Облегчение наступило после перидуральной анестезии – ох, не нравится мне это слово, сегодня еще меньше, чем тогда. Но все прошло хорошо: игла вонзилась точно между позвонками, впрыснув обезболивающее куда надо. Меня попросили выйти, как и всех будущих отцов. Размеры иглы шприца, ручка младенца, показавшаяся из материнского чрева, – все это ужасное испытание для мужской психики, и без того истерзанной вконец. Сама женщина ничего не видит, ибо у женщин нет глаз на спине, вопреки известной легенде, распространяемой неверными мужьями. В общем, все было сделано как полагается. Теперь она спала. Красивая, точно ангел, с туго стянутыми волосами, в зеленой блузе, и я в такой же зеленой больничной блузе, с книгой в руке – с «Илиадой», из-за твоего имени… нет, вернее, с твоим именем, из-за «Илиады». Гектор, который «между сынов Илиона любезнейший был Олимпийцам»[2], – самый прекрасный герой «Илиады». И пусть мне не говорят об Ахиллесе – этом воине-холерике, опьяненном собственной славой полубога![3] И пусть не говорят также о «хитроумном» Улиссе, этом первостатейном двурушнике, который искупил свои гнусные выходки двадцатилетними странствиями[4]. Все-таки в мире есть справедливость. То ли дело Гектор – Гектор «шлемоблещущий», Гектор – «укротитель коней», отважный и стойкий, любивший своих престарелых родителей, свою жену, своего сына, неспособный ни на малейшее недостойное деяние. Зато его врагам достоинство было неведомо: убив Гектора, Ахиллес обмотал его ноги веревкой, привязал ее к своей колеснице и, нахлестывая коней, поволок труп вокруг стен Трои, на глазах у престарелых родителей, жены и сына, слишком маленького, чтобы понять происходящее. Гектор был неповинен в своем поражении: Ахиллесу помогали сами боги, Афина даже тайно возвратила ему копье, после того как он метнул его в Гектора, не сумев попасть в цель. Гнусная баба эта Афина! Гектор – самый прекрасный герой «Илиады». И тебя будут звать его именем – вот почему я ждал твоего рождения с «Илиадой» в руках.

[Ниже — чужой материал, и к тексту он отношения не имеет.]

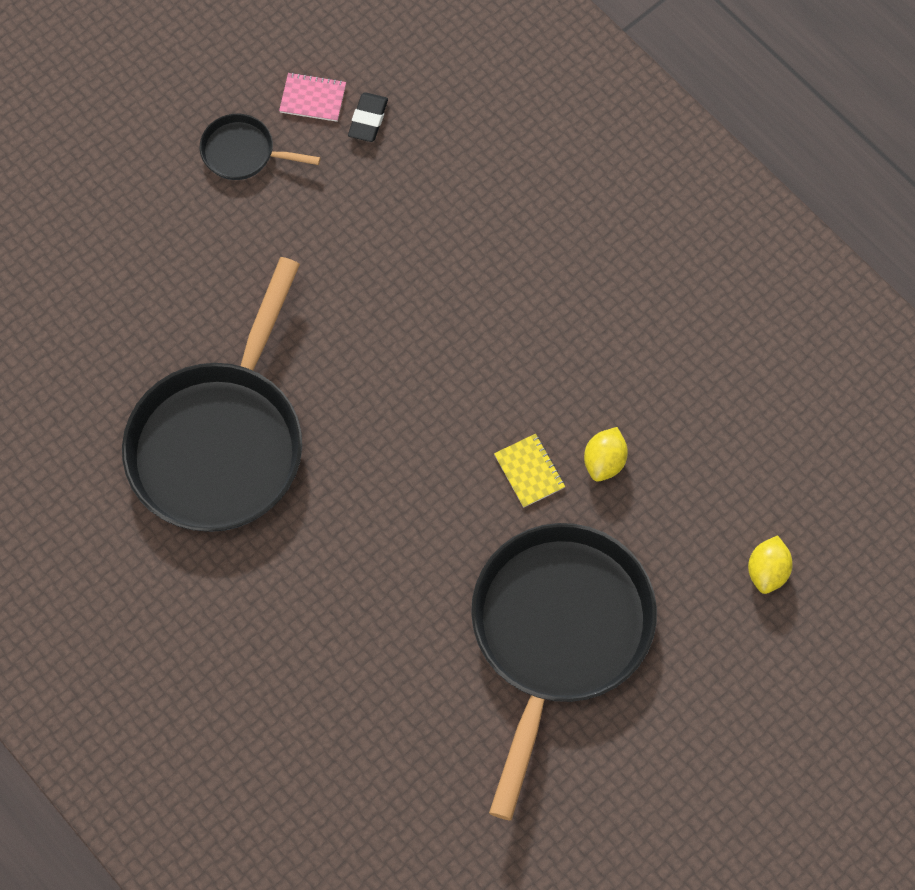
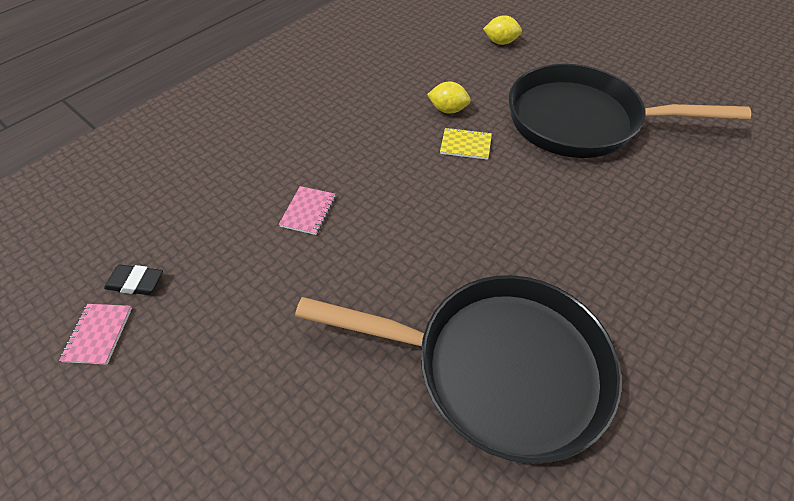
camera: 95 degrees left, 15 degrees down
black pan [200,114,321,180] -> none
yellow notebook [494,434,565,508] -> yellow notebook turned 45 degrees clockwise [440,128,492,160]
none -> pink notebook [279,186,335,235]

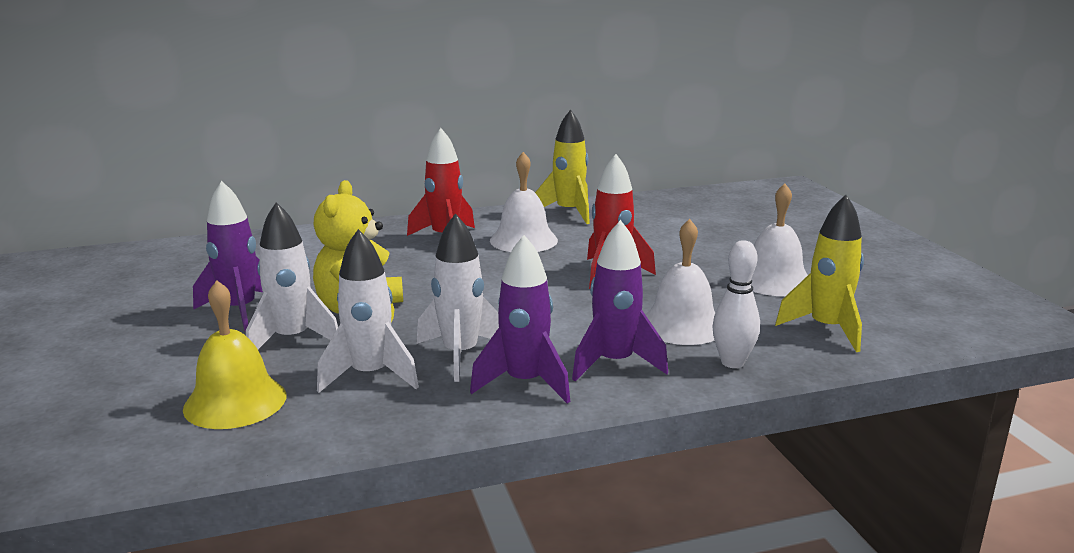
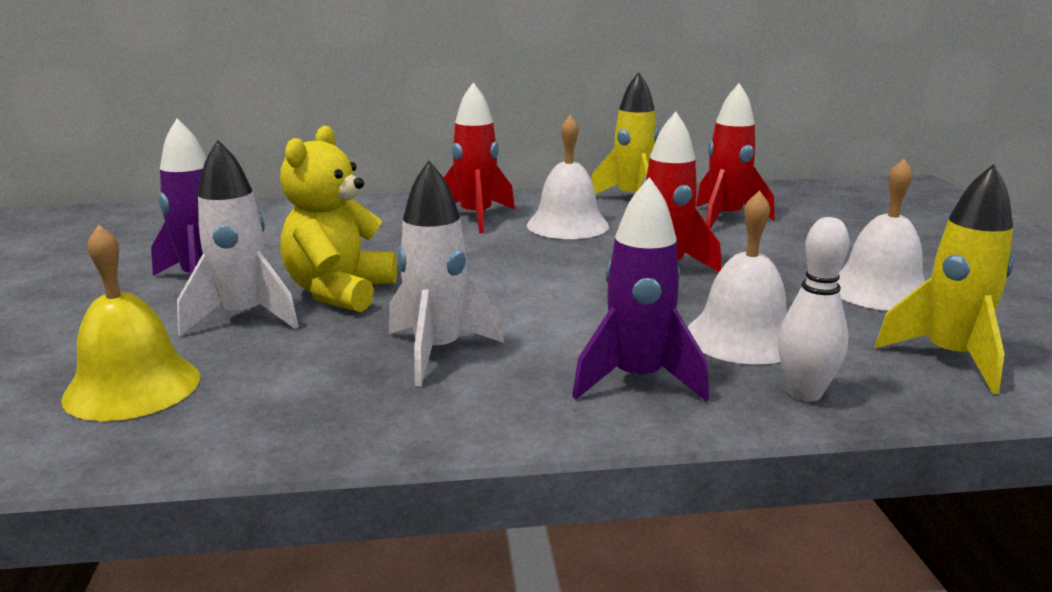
camera: 10 degrees right, 0 degrees up
white rocket [317,229,419,393] -> none
purple rocket [470,235,570,404] -> none
none -> red rocket [696,83,775,229]

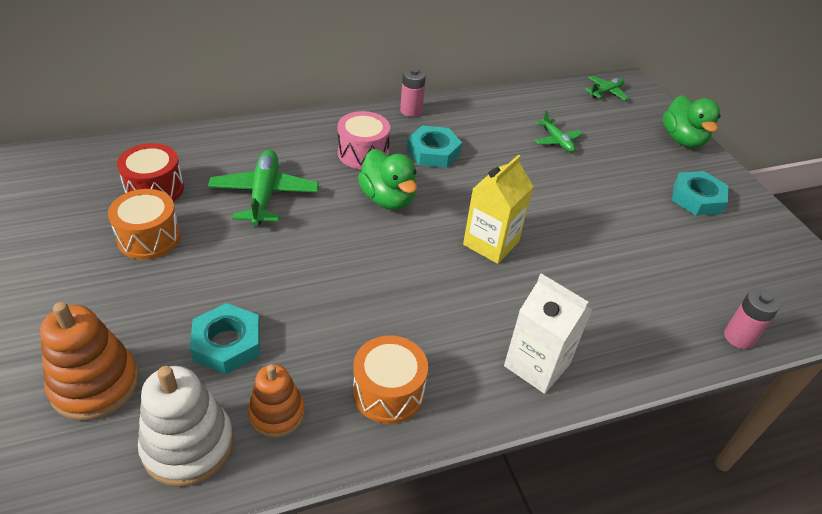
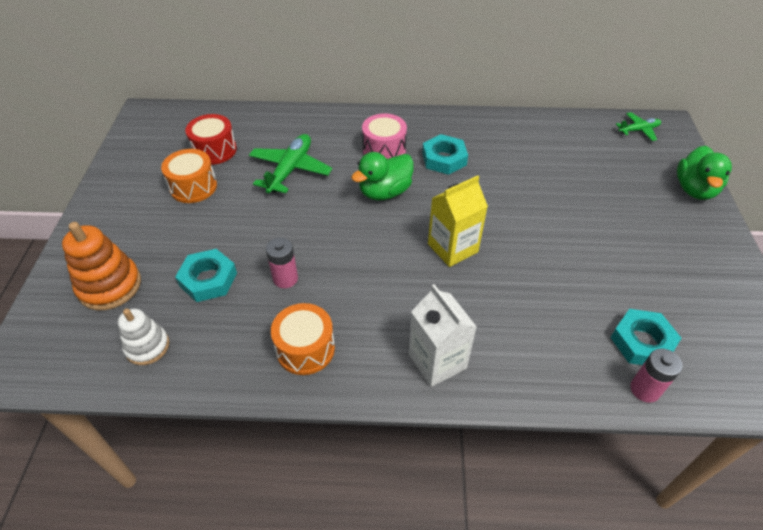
camera: 25 degrees right, 5 degrees up
white stacking toy [138,366,234,487] -> white stacking toy [118,309,169,365], size x0.65
orange stacking toy [248,364,305,438] -> none
green duck [358,149,417,210] -> green duck turned 60 degrees clockwise [351,152,414,200]
pink battery [400,68,426,117] -> pink battery moved to [266,238,298,288]
green plane [535,110,583,152] -> none
turquoise nut [672,171,728,216] -> turquoise nut moved to [610,309,681,365]

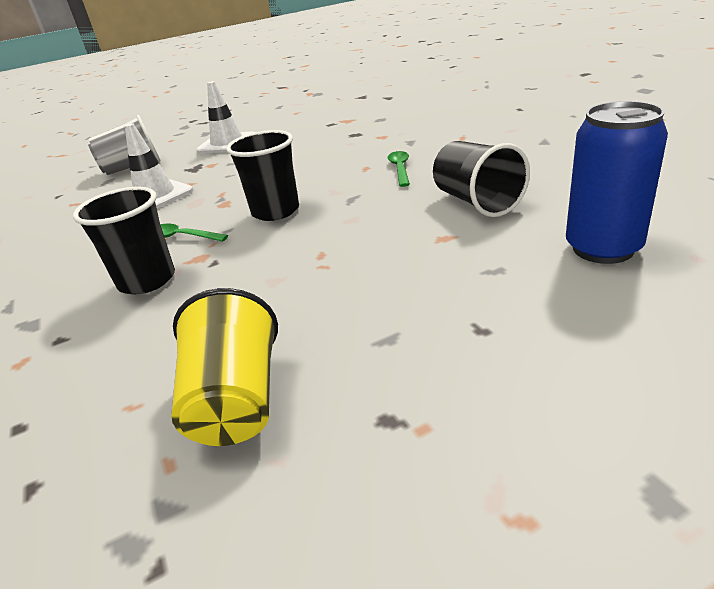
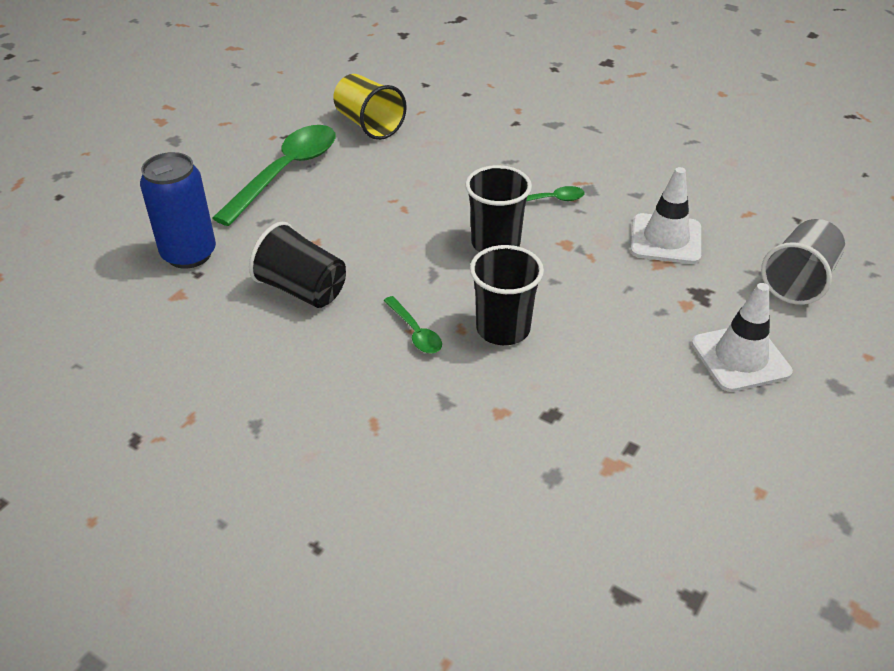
camera: 145 degrees right, 10 degrees up
black cup [73,187,175,294] -> black cup moved to [470,245,544,345]
none -> green spoon [212,125,336,226]

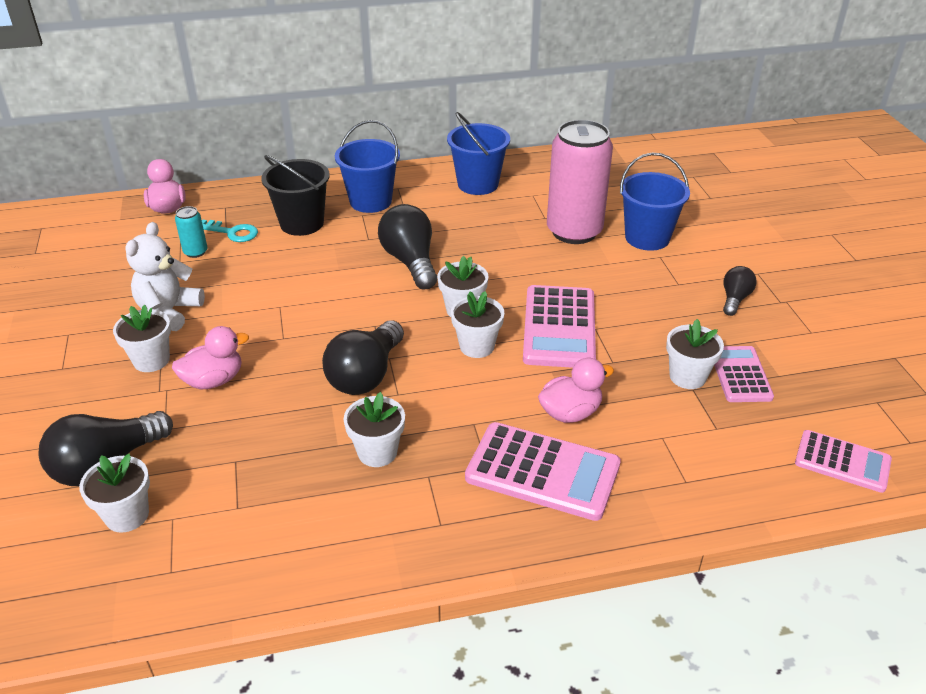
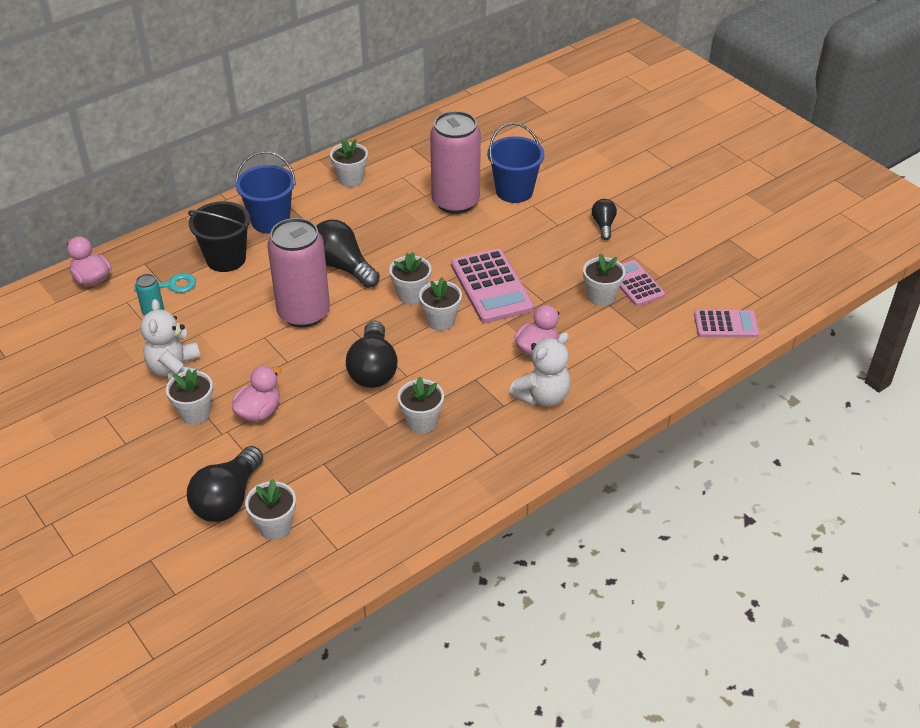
camera: 25 degrees left, 5 degrees up
blue bucket [447,112,510,195] -> white flower pot [330,139,368,187]
pink calculator [465,422,621,521] -> white teddy bear [509,332,571,407]
none -> pink can [267,218,330,328]

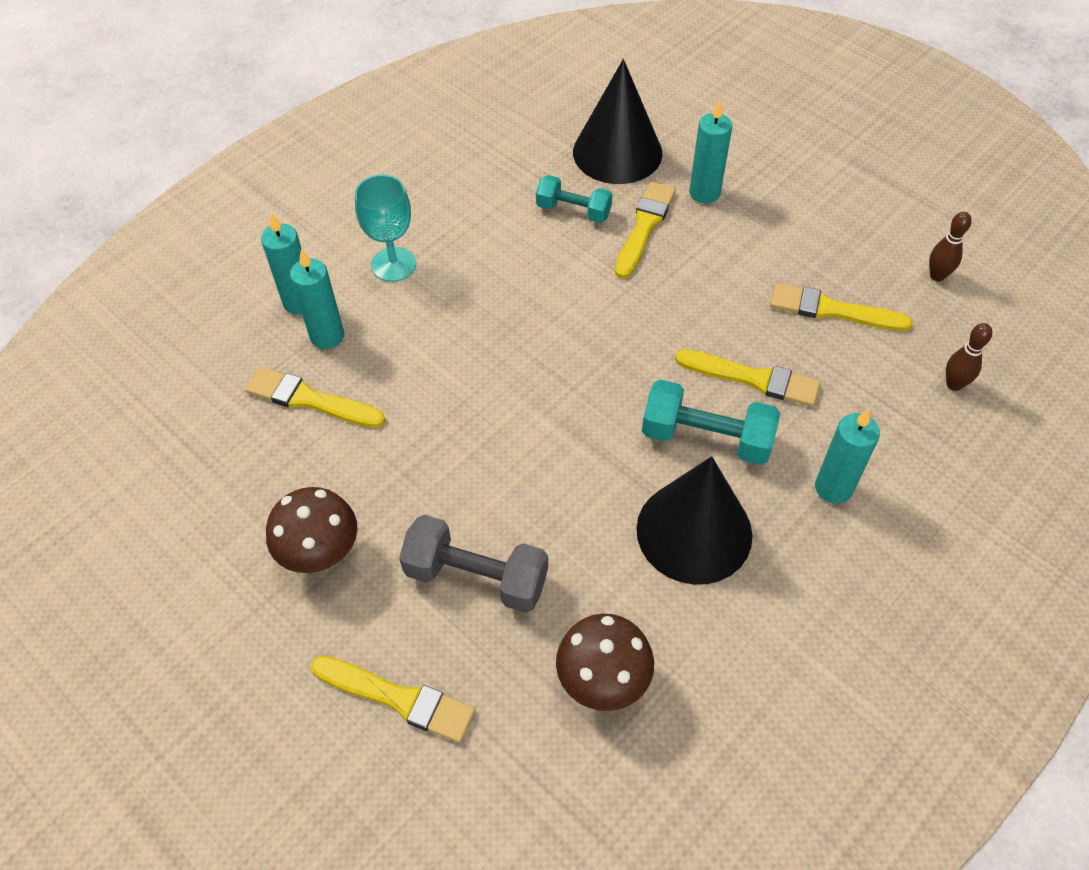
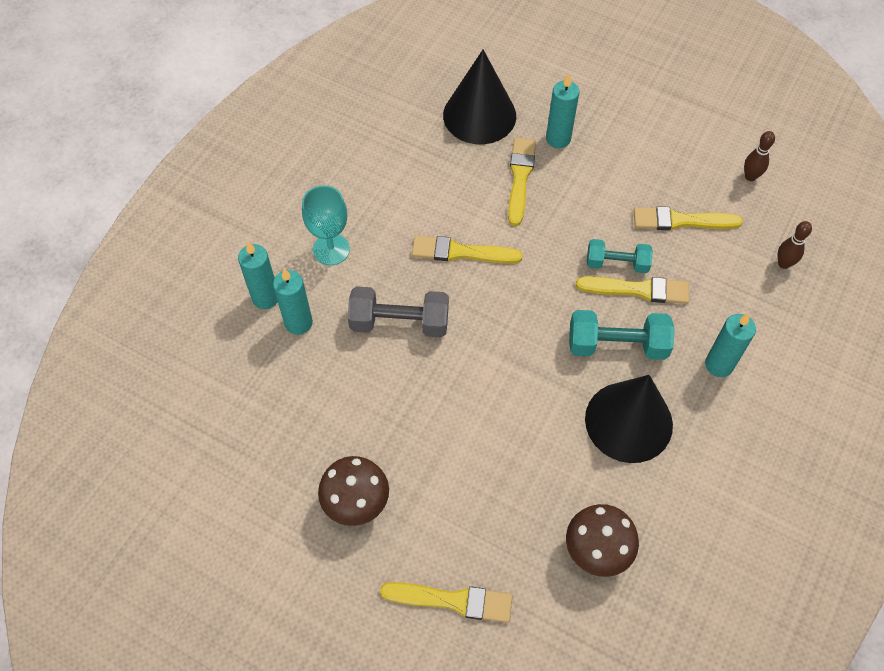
camera: 15 degrees left, 5 degrees up
yellow brush [246,367,385,428] -> yellow brush moved to [412,236,522,264]
grey dumbbell [399,515,548,613] -> grey dumbbell moved to [348,286,449,338]
turquoise dumbbell [536,175,612,223] -> turquoise dumbbell moved to [587,239,653,273]

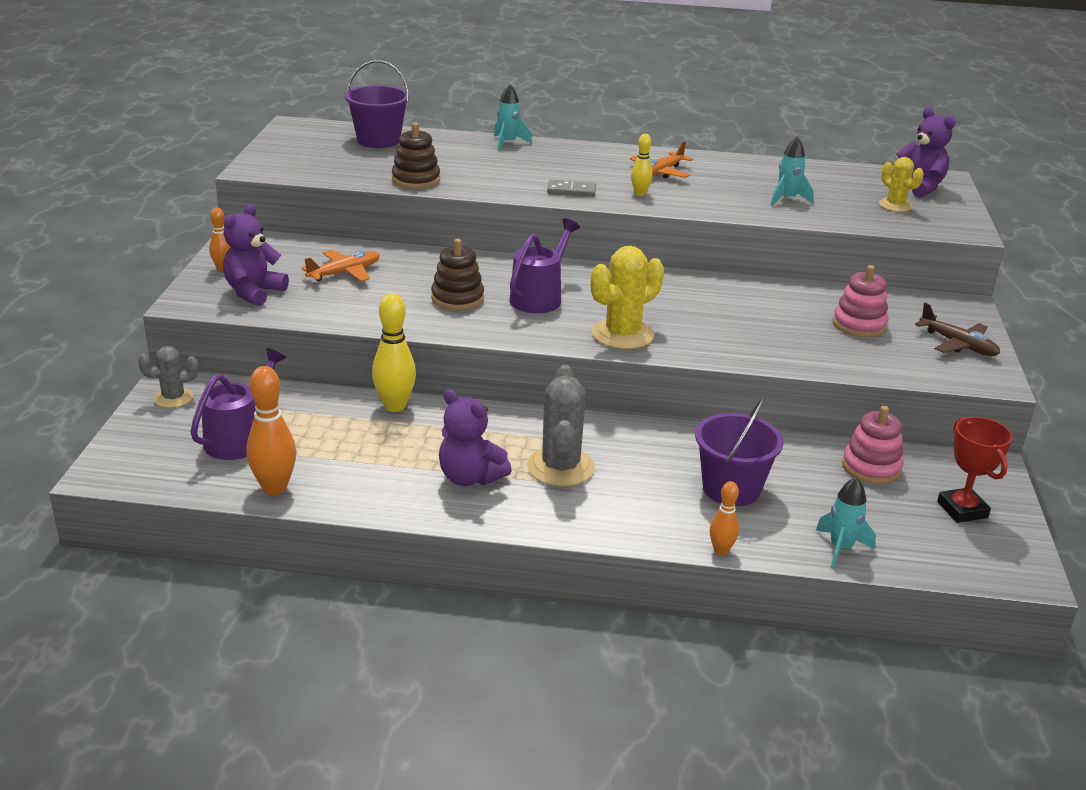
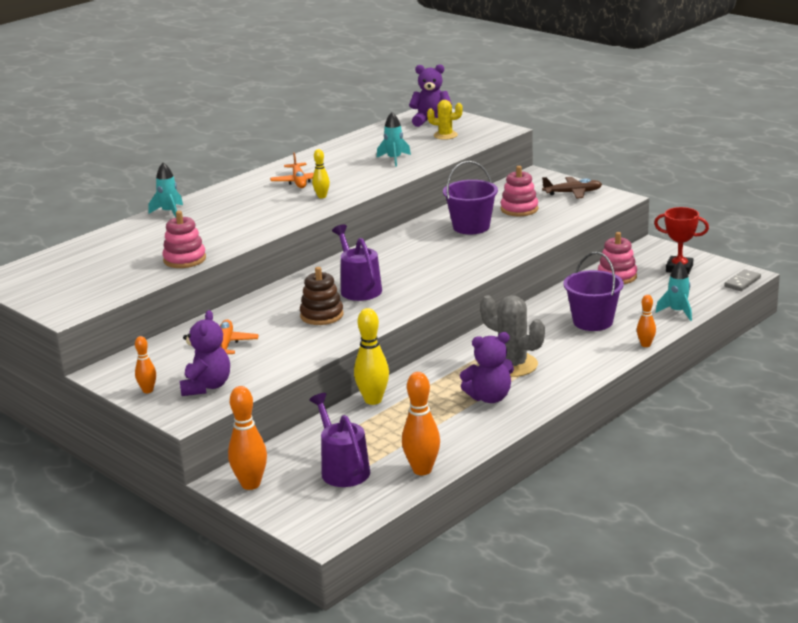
camera: 50 degrees left, 5 degrees down
grey cactus [138,346,199,408] -> orange bowling pin [228,386,267,490]
purple teddy bear [223,204,289,306] -> purple teddy bear turned 150 degrees counterclockwise [180,310,230,396]
purple bucket [345,60,410,148] -> purple bucket moved to [443,161,498,235]
brown stacking toy [392,122,440,189] -> pink stacking toy [162,211,206,268]
grey domino [547,180,596,197] -> grey domino moved to [724,269,761,291]
yellow cactus [591,246,664,349] -> none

– Теперь вы свободны часов на шесть, – сказала мне одна из фей. – Отдохните!
Я улыбнулся, поцеловал твою мать в лоб, и мы уснули. Она со своим огромным животом – на широкой кровати. Я – уронив голову на стол, щекой на свернутом вчетверо пальто.
«Мы его теряем!»
Кровь брызжет фонтаном, мне дурно, затекшие ноги болят так, словно настоящие красные муравьи впрыскивают мне в мышцы жгучую кислоту. Аппарат, измеряющий сокращения матки, подобен сейсмографу: стрелка мечется как безумная. «Слишком сильные сокращения. Сердце не выдержит, мы его теряем!»